[Assigned task] Every line in the data below that includes "copt" belongs in the answer, copied as it stands.

[Given data]
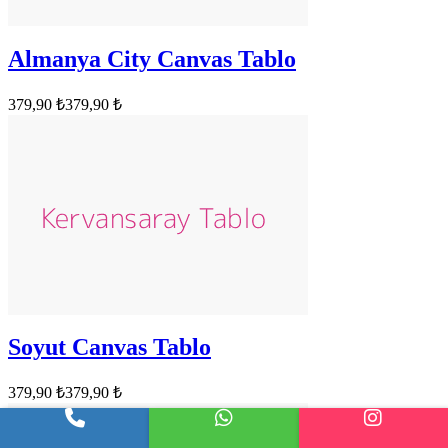
Almanya City Canvas Tablo
379,90 ₺
379,90 ₺
Soyut Canvas Tablo
379,90 ₺
379,90 ₺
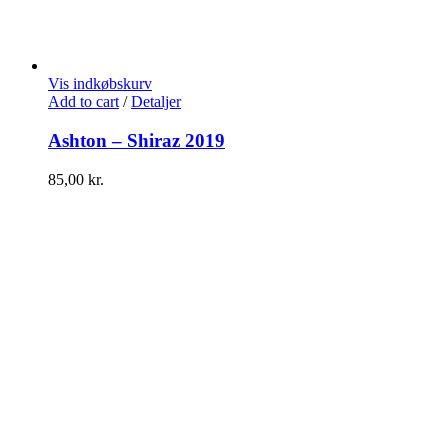
Vis indkøbskurv
Add to cart
/
Detaljer
Ashton – Shiraz 2019
85,00
kr.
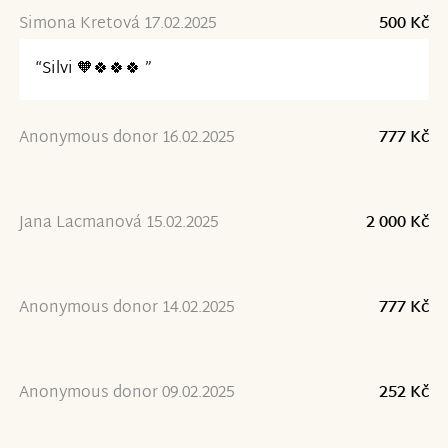
Simona Kretová 17.02.2025
500 Kč
“Silvi 🧡🍀🍀🍀 ”
Anonymous donor 16.02.2025
777 Kč
Jana Lacmanová 15.02.2025
2 000 Kč
Anonymous donor 14.02.2025
777 Kč
Anonymous donor 09.02.2025
252 Kč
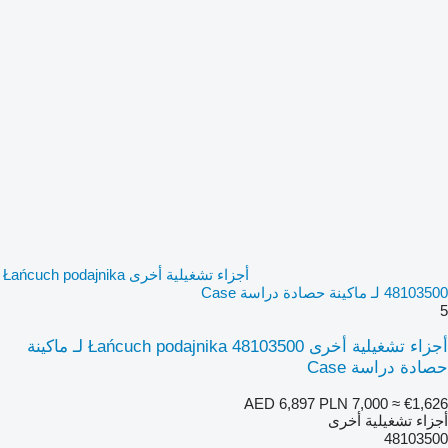
أجزاء تشغيلية أخرى Łańcuch podajnika
48103500 لـ ماكينة حصادة دراسة Case
5
أجزاء تشغيلية أخرى Łańcuch podajnika 48103500 لـ ماكينة
حصادة دراسة Case
AED 6,897
PLN 7,000
≈ €1,626
أجزاء تشغيلية أخرى
48103500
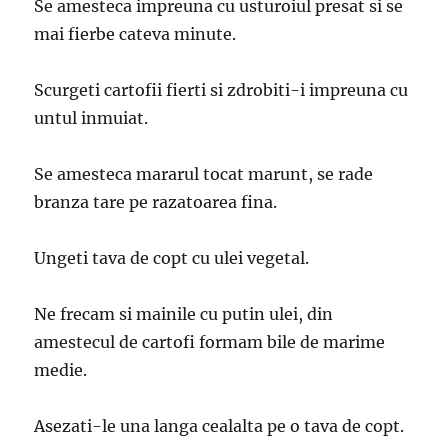
Se amesteca impreuna cu usturoiul presat si se
mai fierbe cateva minute.
Scurgeti cartofii fierti si zdrobiti-i impreuna cu
untul inmuiat.
Se amesteca mararul tocat marunt, se rade
branza tare pe razatoarea fina.
Ungeti tava de copt cu ulei vegetal.
Ne frecam si mainile cu putin ulei, din
amestecul de cartofi formam bile de marime
medie.
Asezati-le una langa cealalta pe o tava de copt.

[Written solution]
Ungeti tava de copt cu ulei vegetal.
Asezati-le una langa cealalta pe o tava de copt.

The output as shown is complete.